Le signalement abusif suffit à caractériser la faute d’un prétendu lanceur d’alerte. La notion de « déloyauté » n’apporte rien à ce texte, si ce n’est de l’incertitude s’agissant du niveau de loyauté : loyauté envers l’entreprise, la famille, l’intérêt général ?
Le Conseil de l’Europe est très clair. Sa recommandation aux États membres « encourage un changement de paradigme, l’alerte n’étant plus considérée comme un manquement à la loyauté, mais comme une responsabilité démocratique. » C’est écrit noir sur blanc !

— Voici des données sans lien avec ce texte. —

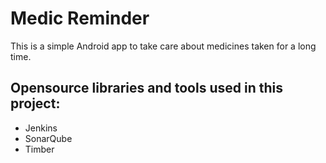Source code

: # Medic Reminder

This is a simple Android app to take care about medicines taken for a long time.

## Opensource libraries and tools used in this project:
- Jenkins
- SonarQube
- Timber
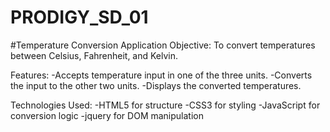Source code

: # PRODIGY_SD_01

#Temperature Conversion Application
Objective:
To convert temperatures between Celsius, Fahrenheit, and Kelvin.

Features:
-Accepts temperature input in one of the three units.
-Converts the input to the other two units.
-Displays the converted temperatures.

Technologies Used:
-HTML5 for structure
-CSS3 for styling
-JavaScript for conversion logic
-jquery for DOM manipulation
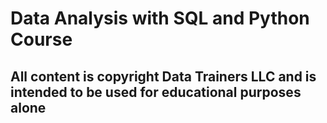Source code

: # Data Analysis with SQL and Python Course


## All content is copyright Data Trainers LLC and is intended to be used for educational purposes alone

Conserver le qualificatif « déloyal » serait une régression, y compris par rapport au droit actuel, et ouvrirait la porte à toutes les contestations en justice des démarches utiles à l’intérêt général. Ne pourrait-on imaginer, par exemple, que soit qualifiée de « déloyale » envers l’établissement la démarche des médecins qui ont lancé l’alerte au sujet du surdosage de la radiothérapie dispensée dans les années 2000 par l’hôpital d’Épinal ? Et que dire des cas où une entreprise connaît des difficultés financières et doit affronter un sinistre dû à un dysfonctionnement qu’elle n’a pas traité ? Tout salarié, alors, sera considéré comme « déloyal » dans sa démarche.
Ce qualificatif, Irène Frachon l’a entendu dans les services de son établissement hospitalier : certains de ses supérieurs hiérarchiques lui ont dit : « Madame, vous êtes déloyale ! » Laisser traîner cet adjectif dans notre droit constituerait une régression par rapport à l’état actuel des codes.